Security researchers from Cybereason have uncovered a massive espionage campaign involving the theft of call records from hacked cell network providers to conduct targeted surveillance on individuals of interest.

The hackers have systematically broken in to more than 10 cell networks around the world to date over the past seven years to obtain massive amounts of call records — including times and dates of calls, and their cell-based locations — on at least 20 individuals.

Attackers could also track the physical location of any customer of the hacked telcos — including spies and politicians — using the call records.

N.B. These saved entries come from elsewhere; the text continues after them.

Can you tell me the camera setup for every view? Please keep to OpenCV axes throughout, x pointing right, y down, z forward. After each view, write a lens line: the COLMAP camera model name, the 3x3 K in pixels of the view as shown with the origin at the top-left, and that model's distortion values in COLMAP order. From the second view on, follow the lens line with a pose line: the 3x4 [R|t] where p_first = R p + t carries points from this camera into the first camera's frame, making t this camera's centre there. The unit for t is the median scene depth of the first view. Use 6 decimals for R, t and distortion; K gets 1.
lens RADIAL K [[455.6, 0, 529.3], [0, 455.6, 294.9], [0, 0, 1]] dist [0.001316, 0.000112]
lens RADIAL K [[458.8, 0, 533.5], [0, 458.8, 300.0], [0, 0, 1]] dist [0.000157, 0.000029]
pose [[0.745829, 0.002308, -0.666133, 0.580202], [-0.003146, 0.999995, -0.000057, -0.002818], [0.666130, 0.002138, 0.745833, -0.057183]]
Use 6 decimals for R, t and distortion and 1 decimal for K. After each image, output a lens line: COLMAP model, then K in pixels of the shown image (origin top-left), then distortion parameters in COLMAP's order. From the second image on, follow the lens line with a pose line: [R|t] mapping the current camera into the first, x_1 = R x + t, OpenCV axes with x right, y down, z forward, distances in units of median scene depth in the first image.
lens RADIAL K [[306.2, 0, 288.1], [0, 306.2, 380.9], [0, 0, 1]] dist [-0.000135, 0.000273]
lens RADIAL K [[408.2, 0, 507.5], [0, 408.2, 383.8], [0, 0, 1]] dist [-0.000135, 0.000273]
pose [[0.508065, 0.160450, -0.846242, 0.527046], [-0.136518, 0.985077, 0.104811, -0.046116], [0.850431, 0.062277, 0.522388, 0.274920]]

In 2018, 30% of the telecommunications providers reported sensitive customer information was stolen due to an attack. These telecommunications providers have been expanding in size, to the point where In the past thirteen years, mobile cellular phone subscribers have quadrupled in size and sit at 8 billion subscribers today. Due to their wide availability and the fundamental service they bring, telecommunications providers have become critical infrastructure for the majority of world powers.

Much like telecommunication providers, many other critical infrastructure organizations provide a valuable targets for nation state threat actors, due to their high impact. In studies, nearly a quarter of critical infrastructure organizations reported they had been hit by nation state attacks and 60% said disruptive cyber attacks are among the threats they are most worried about.
Threat actors, especially those at the level of nation state, are seeking opportunities to attack these organizations, conducting elaborate, advanced operations to gain leverageseize strategic assets, and collect information. When successful, these attacks often have huge implications.
Last year, we identified a threat actor that has been operating in telecommunications provider environments for at least two years. We performed a post-incident review of the attacks and were able to identify changes in the attack patterns along with new activity every quarter.
The threat actor mainly sought to obtain CDR data (call logs, cell tower locations, etc.) belonging to specific individuals from various countries. This type of targeted cyber espionage is usually the work of nation state threat actors.

We’ve concluded with a high level of certainty that the threat actor is affiliated with China and is likely state sponsored. The tools and techniques used throughout these attacks are consistent with several Chinese threat actors, such as APT10, a threat actor believed to operate on behalf of the Chinese Ministry of State Security (MSS).